> [Exercise directions]:
Lay out the part of the listing below that opens with the line containing "Seguir temas" and closes with the line containing "Adultos Mayores" as a Markdown table with the columns Row and Line. Put each line's number in Row and its text in Line, leave out blank lines, and include nothing outside that part.

> [Entries shown]:
◆ ◆ ◆ ◆
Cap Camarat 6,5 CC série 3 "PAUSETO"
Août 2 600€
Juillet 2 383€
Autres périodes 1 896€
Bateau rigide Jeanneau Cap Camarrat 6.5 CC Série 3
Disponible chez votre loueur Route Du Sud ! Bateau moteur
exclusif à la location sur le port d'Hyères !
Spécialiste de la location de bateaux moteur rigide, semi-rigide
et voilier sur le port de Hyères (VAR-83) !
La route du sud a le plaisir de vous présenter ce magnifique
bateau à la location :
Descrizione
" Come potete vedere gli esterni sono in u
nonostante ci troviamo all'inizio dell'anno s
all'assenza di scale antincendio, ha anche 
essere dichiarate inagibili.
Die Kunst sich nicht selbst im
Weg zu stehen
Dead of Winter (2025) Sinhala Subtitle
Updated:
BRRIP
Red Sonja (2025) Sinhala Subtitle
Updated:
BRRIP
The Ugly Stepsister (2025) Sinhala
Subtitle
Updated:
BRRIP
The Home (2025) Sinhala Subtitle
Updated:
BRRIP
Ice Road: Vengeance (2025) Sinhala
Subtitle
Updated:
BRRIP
◆ ◆ ◆ ◆
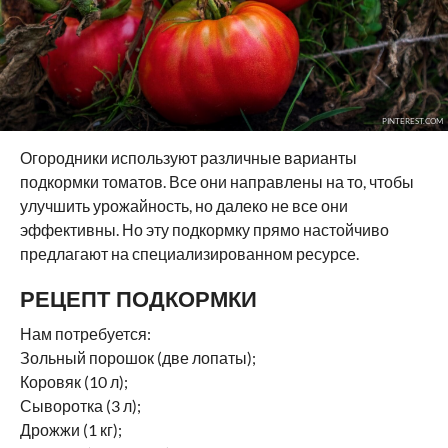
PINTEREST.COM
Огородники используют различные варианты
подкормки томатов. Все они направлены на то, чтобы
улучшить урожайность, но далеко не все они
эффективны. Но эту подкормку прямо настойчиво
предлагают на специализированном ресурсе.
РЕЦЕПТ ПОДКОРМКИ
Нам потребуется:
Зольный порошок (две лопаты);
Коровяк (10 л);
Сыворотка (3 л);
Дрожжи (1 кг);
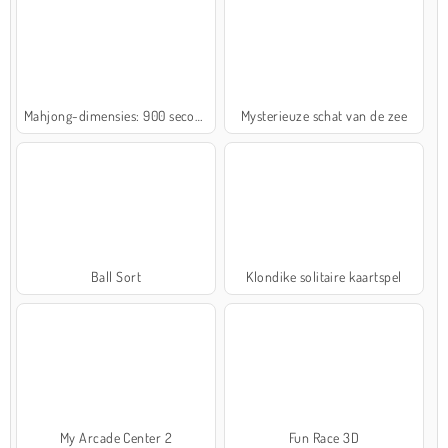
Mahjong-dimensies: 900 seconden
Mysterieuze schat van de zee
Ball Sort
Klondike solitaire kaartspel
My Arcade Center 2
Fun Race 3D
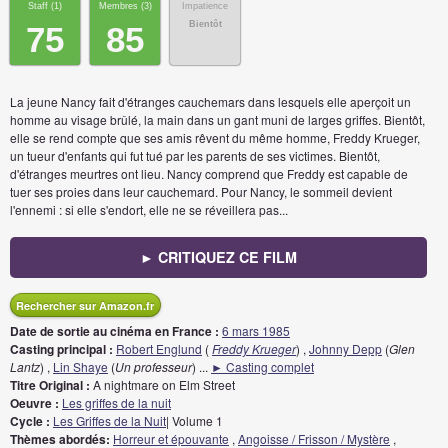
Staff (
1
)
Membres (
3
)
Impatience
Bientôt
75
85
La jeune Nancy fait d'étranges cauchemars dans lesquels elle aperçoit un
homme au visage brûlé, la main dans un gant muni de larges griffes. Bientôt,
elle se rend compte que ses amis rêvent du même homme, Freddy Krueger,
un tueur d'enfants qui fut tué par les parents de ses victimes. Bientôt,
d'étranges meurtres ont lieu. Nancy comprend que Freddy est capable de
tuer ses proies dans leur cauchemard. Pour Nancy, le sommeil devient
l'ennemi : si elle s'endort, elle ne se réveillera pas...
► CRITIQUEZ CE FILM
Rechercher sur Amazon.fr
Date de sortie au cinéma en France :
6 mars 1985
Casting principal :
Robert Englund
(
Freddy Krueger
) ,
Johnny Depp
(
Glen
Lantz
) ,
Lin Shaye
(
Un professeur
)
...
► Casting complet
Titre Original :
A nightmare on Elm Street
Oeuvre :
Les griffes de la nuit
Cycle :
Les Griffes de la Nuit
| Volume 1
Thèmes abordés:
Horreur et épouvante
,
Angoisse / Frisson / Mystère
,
◆ ◆ ◆ ◆
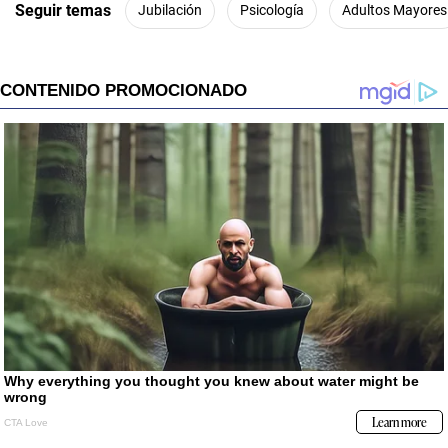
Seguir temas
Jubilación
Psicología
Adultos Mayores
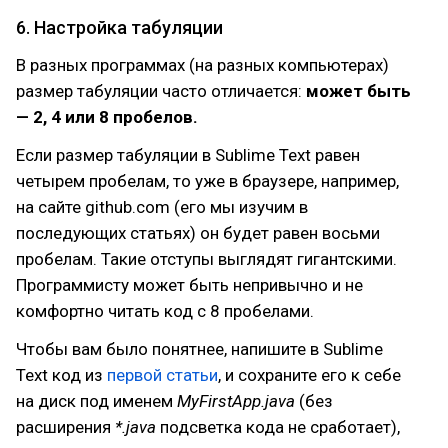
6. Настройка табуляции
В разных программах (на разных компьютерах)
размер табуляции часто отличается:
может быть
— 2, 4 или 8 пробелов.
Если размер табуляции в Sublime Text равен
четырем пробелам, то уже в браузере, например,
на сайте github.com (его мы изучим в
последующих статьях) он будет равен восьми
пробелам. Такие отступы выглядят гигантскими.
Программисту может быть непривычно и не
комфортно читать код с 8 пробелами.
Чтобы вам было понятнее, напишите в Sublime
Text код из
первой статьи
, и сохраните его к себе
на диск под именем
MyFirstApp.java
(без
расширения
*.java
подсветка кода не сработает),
◆ ◆ ◆ ◆
> [Answer]:
| Row | Line |
|---|---|
| 1 | Seguir temas |
| 2 | Jubilación |
| 3 | Psicología |
| 4 | Adultos Mayores |